::: Data provided
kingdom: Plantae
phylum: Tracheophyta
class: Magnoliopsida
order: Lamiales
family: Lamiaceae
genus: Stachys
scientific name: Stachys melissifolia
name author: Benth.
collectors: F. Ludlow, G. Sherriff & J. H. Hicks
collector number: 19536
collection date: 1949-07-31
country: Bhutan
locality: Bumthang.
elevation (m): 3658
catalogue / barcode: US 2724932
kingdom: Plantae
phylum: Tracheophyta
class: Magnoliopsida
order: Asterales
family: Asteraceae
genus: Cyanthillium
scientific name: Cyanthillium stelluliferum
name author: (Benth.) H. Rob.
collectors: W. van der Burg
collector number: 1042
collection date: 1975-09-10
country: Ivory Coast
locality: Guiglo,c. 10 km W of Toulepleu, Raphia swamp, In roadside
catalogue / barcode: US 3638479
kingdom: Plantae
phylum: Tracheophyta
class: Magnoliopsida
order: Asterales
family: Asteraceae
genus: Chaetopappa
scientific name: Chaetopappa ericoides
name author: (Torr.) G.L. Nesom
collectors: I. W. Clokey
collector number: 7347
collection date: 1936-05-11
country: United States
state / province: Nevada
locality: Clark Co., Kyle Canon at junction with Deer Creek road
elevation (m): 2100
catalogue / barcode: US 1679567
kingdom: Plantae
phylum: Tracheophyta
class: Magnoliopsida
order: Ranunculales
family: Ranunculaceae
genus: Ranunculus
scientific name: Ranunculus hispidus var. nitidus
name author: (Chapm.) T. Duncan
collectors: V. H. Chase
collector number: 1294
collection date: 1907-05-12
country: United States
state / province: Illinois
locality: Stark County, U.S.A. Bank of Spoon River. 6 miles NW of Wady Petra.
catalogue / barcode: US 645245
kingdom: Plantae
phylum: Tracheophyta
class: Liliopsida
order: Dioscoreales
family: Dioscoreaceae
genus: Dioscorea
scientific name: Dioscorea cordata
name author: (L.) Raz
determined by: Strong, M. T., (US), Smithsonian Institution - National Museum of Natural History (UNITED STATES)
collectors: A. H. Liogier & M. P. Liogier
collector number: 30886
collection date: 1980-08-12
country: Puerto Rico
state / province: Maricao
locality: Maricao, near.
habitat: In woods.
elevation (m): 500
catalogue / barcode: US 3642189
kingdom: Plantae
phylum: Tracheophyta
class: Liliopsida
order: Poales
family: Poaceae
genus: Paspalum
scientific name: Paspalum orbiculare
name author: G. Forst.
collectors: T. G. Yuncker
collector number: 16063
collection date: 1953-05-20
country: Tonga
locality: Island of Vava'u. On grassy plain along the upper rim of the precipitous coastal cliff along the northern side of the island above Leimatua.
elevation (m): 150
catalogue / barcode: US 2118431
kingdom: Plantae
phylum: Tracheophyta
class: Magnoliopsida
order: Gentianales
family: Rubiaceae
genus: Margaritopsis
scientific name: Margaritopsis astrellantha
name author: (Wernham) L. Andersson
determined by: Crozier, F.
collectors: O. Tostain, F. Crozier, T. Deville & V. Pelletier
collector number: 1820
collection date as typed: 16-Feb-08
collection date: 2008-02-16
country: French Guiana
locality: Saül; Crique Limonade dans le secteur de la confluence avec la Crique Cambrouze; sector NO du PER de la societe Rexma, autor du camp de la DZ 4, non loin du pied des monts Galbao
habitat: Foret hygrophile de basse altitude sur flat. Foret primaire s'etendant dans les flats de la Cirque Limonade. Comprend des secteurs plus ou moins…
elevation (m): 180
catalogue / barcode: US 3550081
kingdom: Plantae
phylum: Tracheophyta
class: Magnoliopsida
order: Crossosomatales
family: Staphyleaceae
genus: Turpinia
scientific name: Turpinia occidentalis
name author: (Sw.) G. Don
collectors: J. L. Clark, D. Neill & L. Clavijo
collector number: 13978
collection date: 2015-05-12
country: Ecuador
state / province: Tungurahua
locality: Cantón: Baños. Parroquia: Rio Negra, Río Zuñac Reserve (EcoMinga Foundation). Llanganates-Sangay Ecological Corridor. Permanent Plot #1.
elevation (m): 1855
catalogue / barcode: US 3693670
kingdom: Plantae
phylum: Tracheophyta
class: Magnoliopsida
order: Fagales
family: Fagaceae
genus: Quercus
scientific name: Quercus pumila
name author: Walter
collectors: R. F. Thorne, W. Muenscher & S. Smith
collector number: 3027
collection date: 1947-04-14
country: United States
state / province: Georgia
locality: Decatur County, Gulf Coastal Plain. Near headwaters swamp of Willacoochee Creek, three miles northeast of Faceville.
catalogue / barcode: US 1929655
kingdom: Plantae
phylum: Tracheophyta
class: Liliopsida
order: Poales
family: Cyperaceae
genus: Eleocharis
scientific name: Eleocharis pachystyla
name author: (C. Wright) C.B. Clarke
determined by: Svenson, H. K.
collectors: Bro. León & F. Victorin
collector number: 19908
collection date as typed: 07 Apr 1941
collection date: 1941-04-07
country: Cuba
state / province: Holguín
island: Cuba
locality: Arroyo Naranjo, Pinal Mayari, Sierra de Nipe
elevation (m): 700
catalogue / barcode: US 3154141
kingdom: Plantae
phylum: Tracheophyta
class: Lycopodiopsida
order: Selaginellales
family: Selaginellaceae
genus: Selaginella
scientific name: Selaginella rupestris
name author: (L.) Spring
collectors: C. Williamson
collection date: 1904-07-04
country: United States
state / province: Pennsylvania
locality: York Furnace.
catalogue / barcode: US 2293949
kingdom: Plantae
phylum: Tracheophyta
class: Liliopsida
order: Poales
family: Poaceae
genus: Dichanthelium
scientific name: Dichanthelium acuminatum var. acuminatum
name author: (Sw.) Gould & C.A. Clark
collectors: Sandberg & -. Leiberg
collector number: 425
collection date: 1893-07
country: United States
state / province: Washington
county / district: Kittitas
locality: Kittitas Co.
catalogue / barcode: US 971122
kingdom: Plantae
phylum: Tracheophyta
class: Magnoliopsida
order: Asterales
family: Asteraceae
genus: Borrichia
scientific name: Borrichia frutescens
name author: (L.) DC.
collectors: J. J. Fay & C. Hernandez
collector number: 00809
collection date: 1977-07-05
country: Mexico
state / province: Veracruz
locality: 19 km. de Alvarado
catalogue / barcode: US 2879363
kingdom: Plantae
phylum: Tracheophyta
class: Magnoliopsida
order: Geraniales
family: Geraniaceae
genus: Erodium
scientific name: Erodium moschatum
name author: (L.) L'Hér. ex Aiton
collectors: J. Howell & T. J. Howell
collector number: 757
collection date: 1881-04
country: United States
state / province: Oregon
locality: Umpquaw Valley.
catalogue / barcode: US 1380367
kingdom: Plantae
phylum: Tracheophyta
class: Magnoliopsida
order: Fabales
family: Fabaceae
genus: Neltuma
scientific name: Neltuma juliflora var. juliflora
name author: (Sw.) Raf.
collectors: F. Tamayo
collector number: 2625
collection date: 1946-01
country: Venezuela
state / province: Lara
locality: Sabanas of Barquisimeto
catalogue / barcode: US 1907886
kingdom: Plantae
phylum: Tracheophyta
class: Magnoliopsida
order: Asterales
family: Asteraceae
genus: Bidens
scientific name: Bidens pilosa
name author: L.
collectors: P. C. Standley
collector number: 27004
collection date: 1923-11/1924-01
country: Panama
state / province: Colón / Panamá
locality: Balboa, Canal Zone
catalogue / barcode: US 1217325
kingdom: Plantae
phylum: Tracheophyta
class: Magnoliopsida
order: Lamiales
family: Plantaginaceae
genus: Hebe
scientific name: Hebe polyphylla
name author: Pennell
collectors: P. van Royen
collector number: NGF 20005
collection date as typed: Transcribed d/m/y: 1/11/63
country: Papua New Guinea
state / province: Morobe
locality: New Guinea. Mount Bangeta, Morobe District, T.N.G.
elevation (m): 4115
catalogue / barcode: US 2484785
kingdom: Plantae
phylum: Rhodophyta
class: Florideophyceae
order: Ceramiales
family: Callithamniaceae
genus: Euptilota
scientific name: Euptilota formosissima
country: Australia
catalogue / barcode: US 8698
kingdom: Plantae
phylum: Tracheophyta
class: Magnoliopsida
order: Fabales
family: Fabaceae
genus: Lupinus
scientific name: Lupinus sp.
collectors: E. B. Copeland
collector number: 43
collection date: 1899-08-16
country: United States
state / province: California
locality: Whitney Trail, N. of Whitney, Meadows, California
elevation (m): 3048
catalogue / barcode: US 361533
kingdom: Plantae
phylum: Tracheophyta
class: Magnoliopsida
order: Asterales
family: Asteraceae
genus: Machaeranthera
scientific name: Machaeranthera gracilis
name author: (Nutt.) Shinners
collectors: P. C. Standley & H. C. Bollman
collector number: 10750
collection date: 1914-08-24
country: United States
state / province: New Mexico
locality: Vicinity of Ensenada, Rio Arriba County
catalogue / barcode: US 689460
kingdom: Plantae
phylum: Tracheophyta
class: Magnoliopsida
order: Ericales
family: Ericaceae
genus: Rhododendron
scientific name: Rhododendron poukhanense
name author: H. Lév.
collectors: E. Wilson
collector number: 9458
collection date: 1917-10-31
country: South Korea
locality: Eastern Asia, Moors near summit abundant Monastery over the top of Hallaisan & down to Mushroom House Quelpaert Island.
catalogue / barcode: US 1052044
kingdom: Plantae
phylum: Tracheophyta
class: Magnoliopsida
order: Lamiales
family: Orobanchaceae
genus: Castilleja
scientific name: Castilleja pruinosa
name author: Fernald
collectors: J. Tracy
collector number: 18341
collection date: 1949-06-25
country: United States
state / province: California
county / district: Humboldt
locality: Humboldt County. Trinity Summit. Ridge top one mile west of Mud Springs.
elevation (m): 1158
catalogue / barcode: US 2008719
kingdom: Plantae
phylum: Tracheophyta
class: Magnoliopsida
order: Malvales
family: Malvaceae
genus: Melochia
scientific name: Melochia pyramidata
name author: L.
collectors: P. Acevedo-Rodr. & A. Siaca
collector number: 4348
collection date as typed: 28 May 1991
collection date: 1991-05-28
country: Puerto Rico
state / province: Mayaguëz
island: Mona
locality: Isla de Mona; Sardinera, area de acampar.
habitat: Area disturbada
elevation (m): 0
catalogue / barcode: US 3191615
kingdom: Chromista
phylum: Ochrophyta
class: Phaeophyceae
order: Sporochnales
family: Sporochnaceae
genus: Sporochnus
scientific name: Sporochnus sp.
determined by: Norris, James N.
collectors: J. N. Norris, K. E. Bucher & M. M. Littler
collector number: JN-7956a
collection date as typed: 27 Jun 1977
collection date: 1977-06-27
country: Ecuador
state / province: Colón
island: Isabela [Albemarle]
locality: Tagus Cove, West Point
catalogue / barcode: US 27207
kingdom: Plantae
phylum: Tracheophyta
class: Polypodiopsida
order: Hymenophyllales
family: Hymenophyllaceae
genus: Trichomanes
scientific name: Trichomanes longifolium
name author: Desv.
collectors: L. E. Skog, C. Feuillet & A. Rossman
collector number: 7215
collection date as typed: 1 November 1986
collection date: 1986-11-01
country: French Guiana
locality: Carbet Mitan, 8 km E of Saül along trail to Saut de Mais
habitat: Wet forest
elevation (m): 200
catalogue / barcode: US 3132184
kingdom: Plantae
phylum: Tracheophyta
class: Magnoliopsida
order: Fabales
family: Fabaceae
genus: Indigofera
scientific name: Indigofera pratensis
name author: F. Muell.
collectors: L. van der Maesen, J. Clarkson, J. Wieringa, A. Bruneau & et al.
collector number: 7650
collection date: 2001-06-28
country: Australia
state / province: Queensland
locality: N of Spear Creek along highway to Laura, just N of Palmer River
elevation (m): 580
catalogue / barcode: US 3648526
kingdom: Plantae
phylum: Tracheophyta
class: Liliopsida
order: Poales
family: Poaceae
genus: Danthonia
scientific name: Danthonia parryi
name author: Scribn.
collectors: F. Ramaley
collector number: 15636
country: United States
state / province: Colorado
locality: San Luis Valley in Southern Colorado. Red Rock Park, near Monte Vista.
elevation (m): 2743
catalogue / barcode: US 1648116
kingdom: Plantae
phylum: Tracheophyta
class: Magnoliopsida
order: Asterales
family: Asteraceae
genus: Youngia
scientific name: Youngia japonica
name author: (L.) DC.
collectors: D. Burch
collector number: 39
::::::
Aim:
Reproduce the listing above word for word, from its first line through the line containing "country: Ivory Coast", with both ends included.

Finished task:
kingdom: Plantae
phylum: Tracheophyta
class: Magnoliopsida
order: Lamiales
family: Lamiaceae
genus: Stachys
scientific name: Stachys melissifolia
name author: Benth.
collectors: F. Ludlow, G. Sherriff & J. H. Hicks
collector number: 19536
collection date: 1949-07-31
country: Bhutan
locality: Bumthang.
elevation (m): 3658
catalogue / barcode: US 2724932
kingdom: Plantae
phylum: Tracheophyta
class: Magnoliopsida
order: Asterales
family: Asteraceae
genus: Cyanthillium
scientific name: Cyanthillium stelluliferum
name author: (Benth.) H. Rob.
collectors: W. van der Burg
collector number: 1042
collection date: 1975-09-10
country: Ivory Coast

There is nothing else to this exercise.